Furthermore, the idea that a victim can report rape - as victims are encouraged to do by the police - and then end up facing trial herself, is utterly abhorrent, and serves as a severe deterrent to reporting. There are very few other crimes - including those where false reports are more common - where people would find themselves scared away from reporting the crime for this reason.
The public interest test therefore needs to be considered more generally. The ultimate public interest of prosecuting crimes is that future crime is deterred and reduced. Rape is a far more common crime than perverting the course of justice through false allegations of rape. It is also - despite the maximum sentences being identical - a more serious crime.
It might be possible, taking a single case in isolation, to conclude that it is in the public interest to prosecute someone for making a false allegation. However, because of the particular contexts in which rape occurs and in which accusations of rape are investigated and prosecuted, it is not sufficient to consider that case in isolation.
If by prosecuting a case, one successfully punishes the maker of a false report - but by doing so, deters even one other person from reporting their own rape, and so leaves a serial rapist free to commit several further crimes - Weinrott and Saylor  found that convicted rapists on average had committed ten times as many rapes as they were eventually prosecuted for, as well as numerous lesser violent crimes.

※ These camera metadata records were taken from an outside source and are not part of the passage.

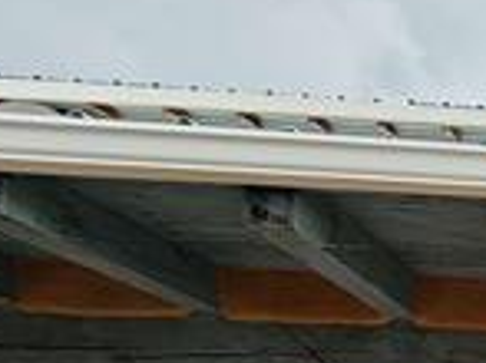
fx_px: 856
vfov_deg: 19.9
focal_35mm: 61
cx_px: 903
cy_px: 584
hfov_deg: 20.6
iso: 50
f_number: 2.2
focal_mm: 2.22
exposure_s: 1/535
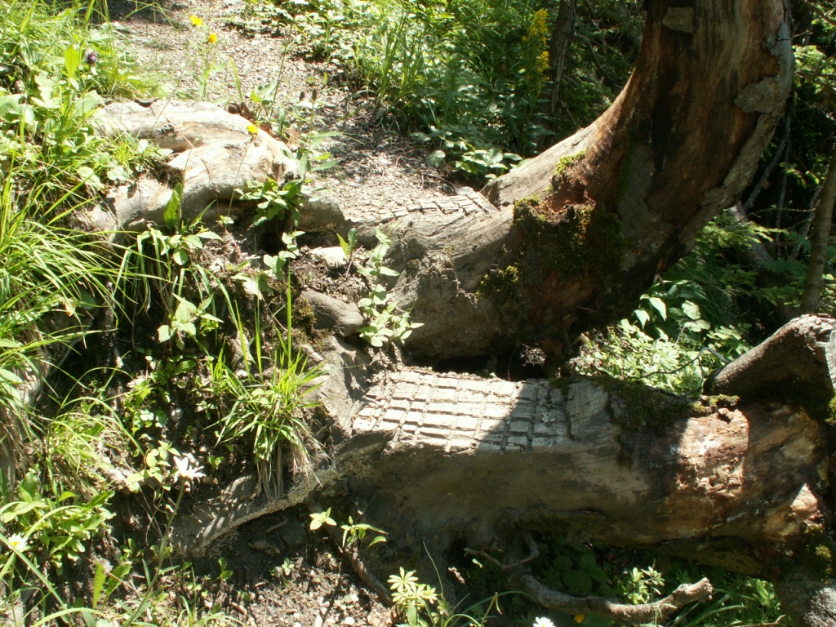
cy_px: 314
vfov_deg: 40.7
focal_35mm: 35
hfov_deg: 52.6
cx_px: 418
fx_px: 845
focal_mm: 5.86
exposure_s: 1/50
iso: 50
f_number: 7.1
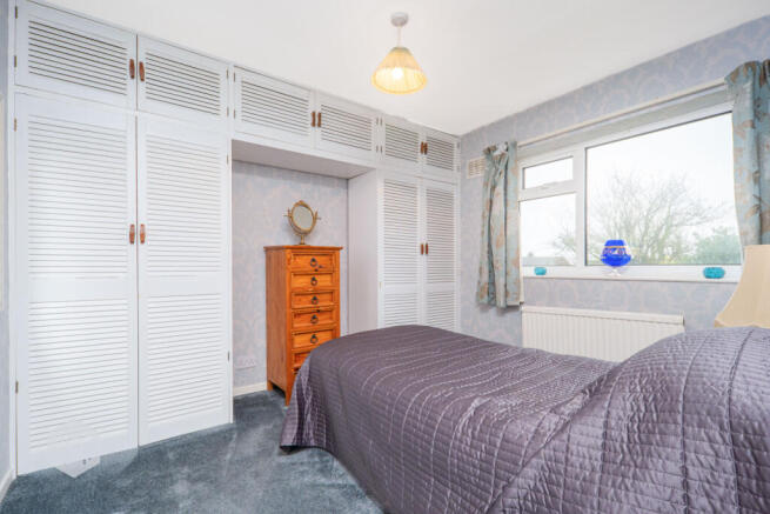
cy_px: 257
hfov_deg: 100.4
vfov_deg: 77.4
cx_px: 385
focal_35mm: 15
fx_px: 321
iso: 1000
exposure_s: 1/200
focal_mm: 15
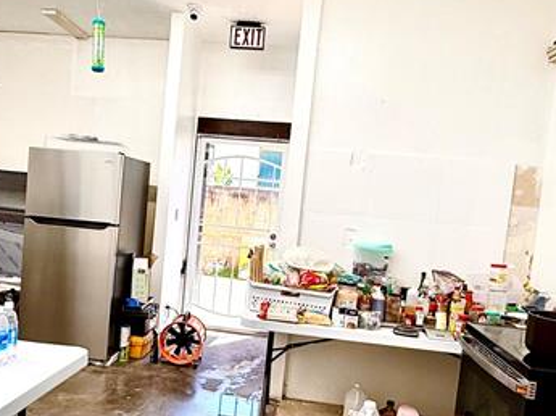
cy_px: 236
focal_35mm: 26
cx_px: 208
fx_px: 417
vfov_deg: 52.8
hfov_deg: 66.3
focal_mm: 2.22
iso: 64
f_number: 2.2
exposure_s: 1/190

It would therefore be very hard indeed to argue that the prosecution was in the interests of the public as a whole.
That prosecutions relating to false allegations of rape (but not false allegations of other crimes) are regularly reported in the press means that the likelihood of such a prosecution having a deterrent effect are extremely high.
Hundreds of thousands of rapes occur in the UK each year. Mere hundreds of false allegations are made, and those in which a suspect is named by the accuser are much rarer - arrest or charge of a suspect based on a false allegation is rarer still. Even a tiny deterrent effect could therefore let a significant number of rapists go undetected.
In addition to this, of course, the high-profile reporting that false allegations receive feeds in to the common belief among many members of the public that false allegations are commonplace. This attitude and culture is something that the CPS already have to work against. By prosecuting a false allegation case, prosecutors may be directly increasing the difficulty of the - already difficult - task their fellow prosecutors have in prosecuting rape cases. Again, this is difficult to justify as being in the broader public interest.
A consideration of whether prosecuting the case could increase the likelihood of other rapes being committed, other rapes remaining undetected, and rapists being difficult to prosecute successfuly - causing great harm to the general public interest - should therefore be weighed against the local public interest served by prosecution of an individual case.
The explanation of "double retraction" is clear. However, under the circumstances described in paragraph 26, I am unable to think of a situation in which a prosecution would be in the public interest, for the reasons of the matter of logic stated within that paragraph.
An example of a case where prosecution might be in the public interest is perhaps needed here.
Given the likelihood of a prosecution having wider repercussions beyond the narrow public interest of prosecuting a particular case, and the difficulties therefore caused in achieving justice for future victims of rape, I believe that the interim measures described in paragraphs 29 and 30 (referral to the Director of Public Prosecutions) should be made permanent.
These cases are extremely rare, but the need for oversight at the highest level is clear.